#### What needs to be done
Write the next part of the commentary on the Nobel Peace Prize for Al Gore and the IPCC, picking up after its last paragraph.

#### Quoted passage

________________________

Al Gore, former U.S. vice president and presidential candidate, and the Intergovernmental Panel on Climate on Climate Change, a UN-sponsored group of scientists, have jointly won this year’s Nobel Peace Prize for their work on global warming. Like most things in life, this is a mixture of good and bad, positive and negative.

On one side, the global warming skeptics and reactionaries are foaming at the mouth about how Gore made this all up to reignite his political career, a patently ignorant and phony claim. On the other side, many liberals are now speculating about how this might affect Gore, about how he might run for president in 2008, a possibility he has denied many times. Both of these viewpoints miss what is most important about this award.

Much ink and airspace will be wasted focusing on Gore’s political career rather than on the real issues. Some ink and airspace may try to explain the positions of the IPCC, but without exploring the limitations of their proposals.

Human-caused climate change threatens many aspects of human societies — cities and communities near sea level, how we manufacture necessary goods, how we get our energy, our food production, our transportation systems. This Nobel award calls greater attention to these threats and that is a good thing. Both Gore’s work calling public attention to the looming threats from global warming and the patient, careful work of the IPCC to deliver the best summary of scientific knowledge about climate change are worth celebrating. Partly due to their work, the world is now much more aware of the real and pressing problems and threats we face, and that will help develop the political will to make necessary changes.

But there are several shortcomings with the way the world’s attention is being focused. The environmental problems confronting humanity involve more than just global warming. To name just a few, these include industrial pollution, rapid growth of persistent organic pollutants accumulating everywhere, increasing stresses on water and agricultural systems, the unequal impact of any major crisis on the already poor, exploited and oppressed, the rapid urbanization of the world’s population, the spread of new diseases and the spread to new areas of old ones. If we focus on global warming to the exclusion of these other issues, we won’t make the changes necessary to rebalance humanity’s needs with the needs of the natural systems on which we depend.

________________________

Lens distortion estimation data
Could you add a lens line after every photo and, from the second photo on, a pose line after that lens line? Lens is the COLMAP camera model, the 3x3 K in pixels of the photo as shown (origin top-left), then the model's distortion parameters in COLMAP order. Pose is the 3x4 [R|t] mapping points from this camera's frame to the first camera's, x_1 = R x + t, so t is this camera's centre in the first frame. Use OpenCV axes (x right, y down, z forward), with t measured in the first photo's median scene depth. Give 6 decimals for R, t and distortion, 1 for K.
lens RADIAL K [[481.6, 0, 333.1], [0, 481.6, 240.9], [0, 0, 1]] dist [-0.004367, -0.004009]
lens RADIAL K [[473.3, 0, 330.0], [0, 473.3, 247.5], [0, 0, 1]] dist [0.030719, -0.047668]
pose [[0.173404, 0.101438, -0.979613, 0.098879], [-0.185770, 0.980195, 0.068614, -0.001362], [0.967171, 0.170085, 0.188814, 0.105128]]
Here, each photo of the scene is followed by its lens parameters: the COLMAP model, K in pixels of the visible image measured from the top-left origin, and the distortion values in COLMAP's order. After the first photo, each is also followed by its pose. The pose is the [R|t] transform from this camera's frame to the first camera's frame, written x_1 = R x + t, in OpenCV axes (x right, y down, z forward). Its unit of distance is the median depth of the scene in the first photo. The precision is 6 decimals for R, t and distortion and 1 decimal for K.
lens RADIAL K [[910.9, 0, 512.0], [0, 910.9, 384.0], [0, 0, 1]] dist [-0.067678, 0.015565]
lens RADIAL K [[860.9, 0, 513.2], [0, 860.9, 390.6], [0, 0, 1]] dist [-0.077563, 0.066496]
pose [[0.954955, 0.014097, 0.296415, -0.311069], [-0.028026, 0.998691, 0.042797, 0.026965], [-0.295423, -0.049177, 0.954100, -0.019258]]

________________________

#### Task response
In addition, the potential solutions put forward by both Gore and the IPCC have built-in limitations. They are constricted, by choice or by current political realities or both, from considering any basic changes in economic systems, so they point to “market solutions” and personal choices. They end up placing the blame on “humanity” or “industrial development” or “the ways in which humans waste energy.” This lets the capitalists off the hook, as if all humans have benefited equally from industrial development, as if we all are responsible for the way the oil industry operates, as if we all decided to impose capitalism and capitalist globalization on the whole world. In this way, even as he explains the scientific problems we face, Gore ignores crucial economic and social factors.

Now, we can’t wait for socialism everywhere before tackling global warming, so it is important to find ways that some capitalists can make money from changing to more environmentally friendly production, distribution, power generation, etc. But in most cases these are temporary measures, not solutions. They can contribute to slowing down the problems, but not to fundamentally resolving them.

Technological improvements are part of the solution, personal choices to conserve and to have less carbon dioxide impact are part of the solution, but fundamental economic and social changes are also required. And as long as we limit ourselves to tinkering with the systems, tinkering with technology, adjusting here and there, we won’t address the fundamental problem: the relationship between capitalist development and environmental degradation.